But that's not how the argument is used in practice. In practice this argument is used to justify bloated apps, bad engineering, and corner-cutting. When people say “users don’t care about your tech stack,” what they really mean is that product quality doesn’t matter.
Yesterday File Pilot (no affiliation) hit the HN frontpage. File Pilot is written from scratch and it has a ton of functionality packed in a 1.8mb download. As somebody on Twitter pointed out, a debug build of "hello world!" in Rust clocks in at 3.7mb. (No shade on Rust)
Users don't care what language or libraries you use. Users care only about functionality, right? But guess what? These two things are not independent. If you want to make something that starts instantly you can't use electron or java. You can't use bloated libraries. Because users do notice. All else equal users will absolutely choose the zippiest products.
While the difference is huge in your example, it doesn't sound too bad at first glance, because that hello world just includes some Rust standard libraries, so it's a bit bigger, right? But I remember a post here on HN about some fancy "terminal emulator" with GPU acceleration and written in Rust. Its binary size was over 100MB ... for a terminal emulator which didn't pass vttest and couldn't even do half of the things xterm could. Meanwhile xterm takes about 12MB including all its dependencies, which are shared by many progams. The xterm binary size itself is just about 850kB of these 12MB. That is where binary size starts to hurt, especially if you have multiple such insanely bloated programs installed on your system.
> If you want to make something that starts instantly you can't use electron or java.
Of course you can make something that starts instantly and is written in Java. That's why AOT compilation for Java is a thing now, with SubstrateVM (aka "GraalVM native-image"), precisely to eliminate startup overhead.
Since you want to build completely from source, you start by installing OpenJDK. Then you clone the Labs JDK repo [0] and build it just like how you would build any other OpenJDK. Once you have the Labs JDK, you don't need the OpenJDK anymore, since that's only necessary to build the Labs JDK. If you use a normal OpenJDK instead of Labs JDK for Graal, the Graal build will most likely tell you something about "too old JVMCI" and fail. Don't do that.

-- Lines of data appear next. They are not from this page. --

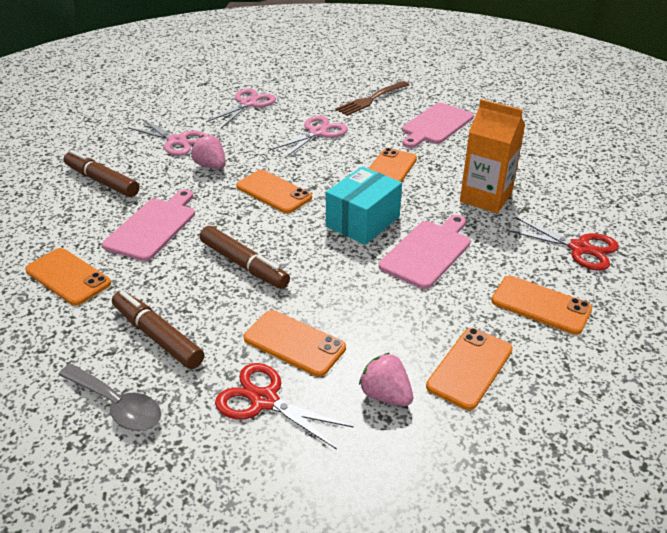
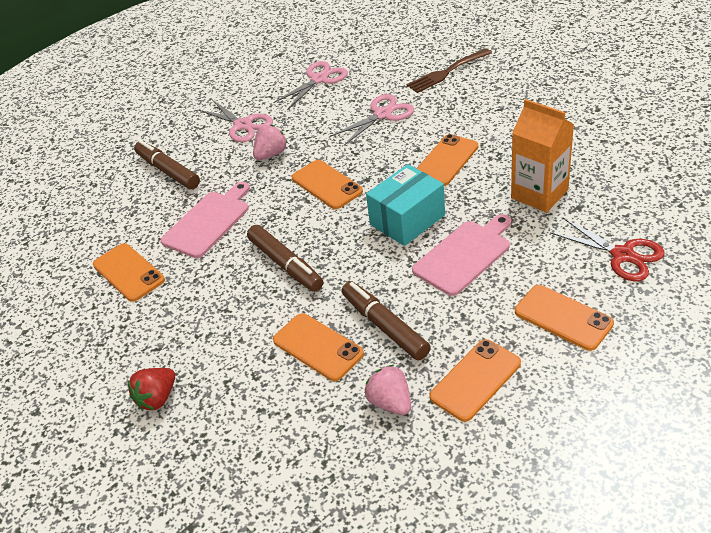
camera: 15 degrees right, 5 degrees up
(117, 405) = (157, 398): grey spoon -> red strawberry
(158, 336) = (199, 334): brown marker -> brown marker (385, 326)
(211, 166) = (271, 154): pink strawberry -> pink strawberry turned 75 degrees clockwise
(264, 400) = (282, 401): red scissors -> none
(435, 125) = (508, 104): pink cutting board -> none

Next you clone mx [1] and graal [2] into some folder and add the mx folder to PATH. You also need Python and Ninja installed, and maybe something else which I can't remember anymore (but you'd quickly figure it out if the build fails). Once you have that, you go to graal/vm and run the relevant "mx build" command. You specify the path to the Labs JDK via the "--java-home" CLI option and you have to decide which components to include by adding them to the build command line. I can't remember what exactly happens with just "mx build" but chances are this only gives you a bare GraalVM without anything else, which means also no SubstrateVM ("native-image"). By adding projects on the command line, you can include whatever languages/features are available. And that's it. After some time (depending on how beefy your computer is), you get the final GraalVM distribution in some folder, with a nice symlink to find it.
It's not exactly documented in a good way, but you can figure it out from the CI scripts which are in the git repos of Graal and Labs JDK. The "mx build" command is where you decide which languages and features to include; if you want to include languages from external repositories, you have to clone them next to the graal and mx folder and add the relevant projects to the mx build command.